Ahora, por lo visto, tocan las sonrisas, el compadreo, los abracitos y los besitos. ¡Sorprendente, el poder que sobre las conciencias puede ejercer un chalé con piscina!

Pero no se vayan todavía, que aún hay más. Porque, en esta España valleinclanesca que nos ha tocado sufrir gracias a la voluntad del pueblo soberano, Pablo Iglesias el comunista, el revolucionario, el igualitario, el justiciero, el guillotinador, el hombre del pueblo, el defensor de los humildes, el azote de los poderosos, se ha atrevido a lo que jamás llegaron a atreverse ni Keops, ni Nabucodonosor, ni Midas, ni Príamo, ni Jerjes, ni Salomón, ni Octavio Augusto, ni Carlomagno, ni Saladino, ni Abderramán, ni Eric Hacha Sangrienta, ni Gengis Kan, ni Tamerlán, ni Enrique VIII, ni Carlos V, ni Iván el Terrible, ni el Rey Sol, ni Robespierre, ni Napoleón, ni Fernando VII, ni el káiser Guillermo, ni el zar Nicolás, ni Hitler, ni Mussolini, ni Hiro Hito, ni Franco, ni Lenin, ni Stalin, ni Tito, ni Trujillo, ni Batista, ni Haile Selassie, ni Mao, ni Castro, ni Pinochet, ni Videla, ni el Sha de Persia, ni Pol Pot, ni Idi Amín, ni Bokassa, ni Papá Doc, ni Kim Jong-un, ni Tirano Banderas: enchufar de ministra a su churri portavoza.

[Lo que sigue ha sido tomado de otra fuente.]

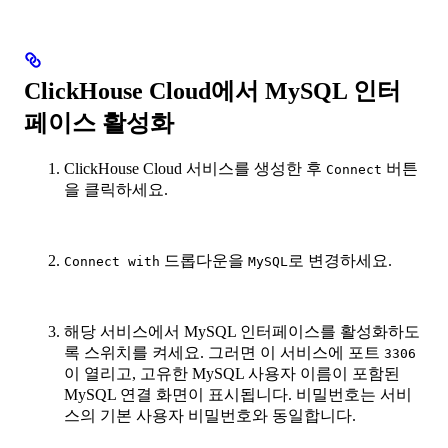
ClickHouse Cloud에서 MySQL 인터
페이스 활성화
ClickHouse Cloud 서비스를 생성한 후
버튼
Connect
을 클릭하세요.
드롭다운을
로 변경하세요.
Connect with
MySQL
해당 서비스에서 MySQL 인터페이스를 활성화하도
록 스위치를 켜세요. 그러면 이 서비스에 포트
3306
이 열리고, 고유한 MySQL 사용자 이름이 포함된
MySQL 연결 화면이 표시됩니다. 비밀번호는 서비
스의 기본 사용자 비밀번호와 동일합니다.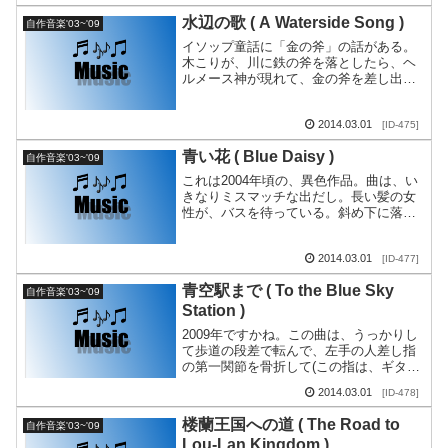
間もなく雨に...
水辺の歌 ( A Waterside Song )
自作音楽'03~'09
イソップ童話に「金の斧」の話がある。
木こりが、川に鉄の斧を落としたら、ヘ
ルメース神が現れて、金の斧を差し出し
「あなたの落としたものは、この斧です
か」と尋ねた。木こりは「違います。」
2014.03.01
[ID-475]
と答えた。次に、ヘル...
青い花 ( Blue Daisy )
自作音楽'03~'09
これは2004年頃の、異色作品。曲は、い
きなりミスマッチな出だし。長い髪の女
性が、バスを待っている。斜め下に落と
す冷たい怖そうな目線。でも周りの気配
は感じ取っている様子。しかし眩い美し
2014.03.01
[ID-477]
さだ。この暖かい...
青空駅まで ( To the Blue Sky
自作音楽'03~'09
Station )
2009年ですかね。この曲は、うっかりし
て歩道の段差で転んで、左手の人差し指
の第一関節を骨折して(この指は、ギター
を、バレーを多用して弾くためには一番
2014.03.01
[ID-478]
大切な指）、なんで、よりによってこの
指。ああ、もう...
楼蘭王国への道 ( The Road to
自作音楽'03~'09
Lou-Lan Kingdom )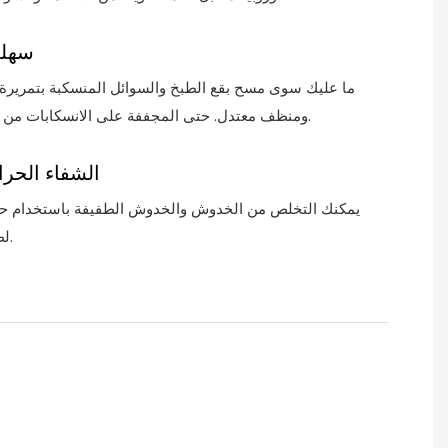
سهلة
ما عليك سوى مسح بقع الطبخ والسوائل المنسكبة بتمرير
ومنظف معتدل. حتى المجففة على الانسكابات من السهل إزالتها.
الشفاء الحر
يمكنك التخلص من الخدوش والخدوش الطفيفة باستخدام حر
لطيفة.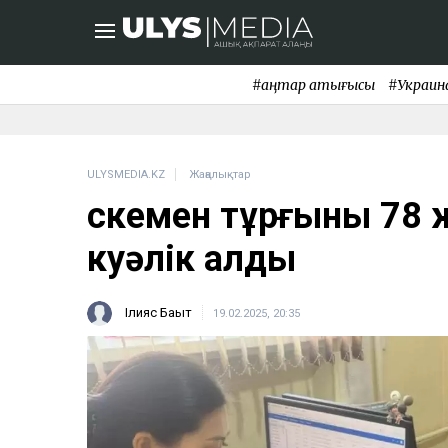
#қаңтар қақтығысы
#Украин
ULYSMEDIA.KZ
Жаңалықтар
Өскемен тұрғыны 78 
куәлік алды
Ілияс Бақыт
19.02.2025, 20:35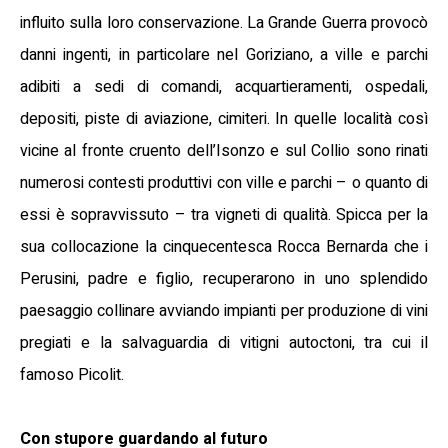
influito sulla loro conservazione. La Grande Guerra provocò
danni ingenti, in particolare nel Goriziano, a ville e parchi
adibiti a sedi di comandi, acquartieramenti, ospedali,
depositi, piste di aviazione, cimiteri. In quelle località così
vicine al fronte cruento dell’Isonzo e sul Collio sono rinati
numerosi contesti produttivi con ville e parchi – o quanto di
essi è sopravvissuto – tra vigneti di qualità. Spicca per la
sua collocazione la cinquecentesca Rocca Bernarda che i
Perusini, padre e figlio, recuperarono in uno splendido
paesaggio collinare avviando impianti per produzione di vini
pregiati e la salvaguardia di vitigni autoctoni, tra cui il
famoso Picolit.
Con stupore guardando al futuro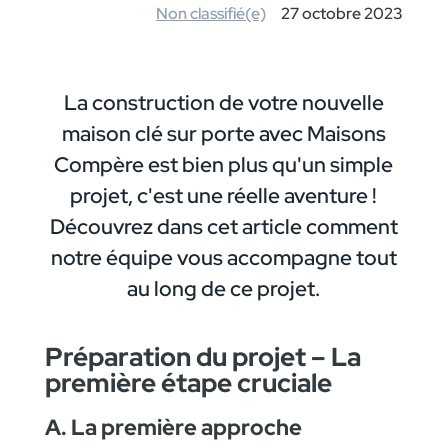
Non classifié(e)
27 octobre 2023
La construction de votre nouvelle
maison clé sur porte avec Maisons
Compère est bien plus qu'un simple
projet, c'est une réelle aventure !
Découvrez dans cet article comment
notre équipe vous accompagne tout
au long de ce projet.
Préparation du projet – La
première étape cruciale
A. La première approche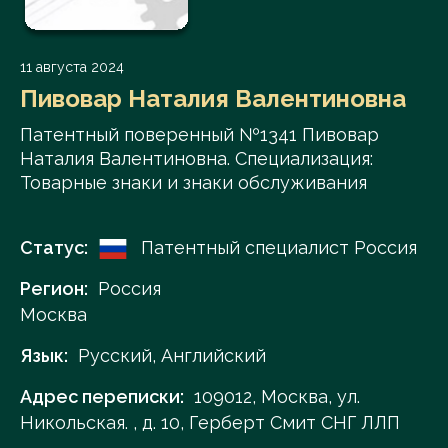
11 августа 2024
Пивовар Наталия Валентиновна
Патентный поверенный №1341 Пивовар
Наталия Валентиновна. Специализация:
Товарные знаки и знаки обслуживания
Статус:
Патентный специалист Россия
Регион:
Россия
Москва
Язык:
Русский, Английский
Адрес переписки:
109012, Москва, ул.
Никольская. , д. 10, Герберт Смит СНГ ЛЛП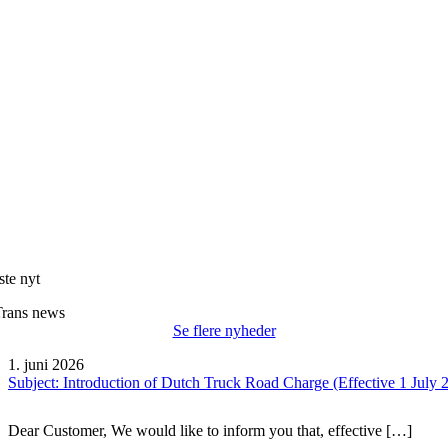
ste nyt
Trans news
Se flere nyheder
1. juni 2026
Subject: Introduction of Dutch Truck Road Charge (Effective 1 July 
Dear Customer, We would like to inform you that, effective […]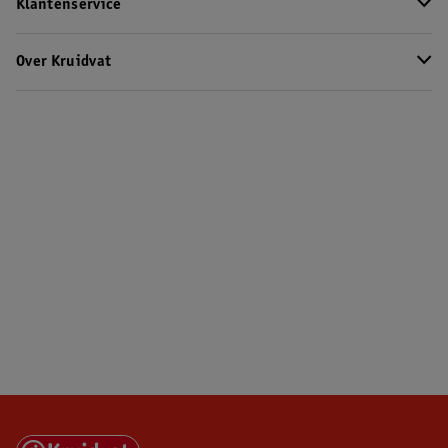
Klantenservice
Over Kruidvat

El único antecedente al que se podría agarrar el Amigo del Pueblo en busca de justificación histórica es precisamente el de sus camaradas Nicolae Ceaucescu y su esposa viceprimera ministra. Si bien es verdad que aquella linda historia de amor no acabó del todo bien. Aunque también es cierto que Iglesias no ha alcanzado aún las alturas del divino Calígula nombrando cónsul a su caballo. Todo se andará.

No parece que a los españoles se les caiga la cara de vergüenza ante este espectáculo. Y menos que a nadie, al Narciso Supremo que goza de la presencia de los marqueses de Galapagar en el Consejo de Ministros. Pero del mismo modo que otros periodos de la historia de España han pasado a los anales con un adjetivo que los identifica –Trienio Liberal, Década Ominosa, Sexenio Revolucionario–, no será difícil que nuestros días acaben siendo recordados como el Gobierno Infame.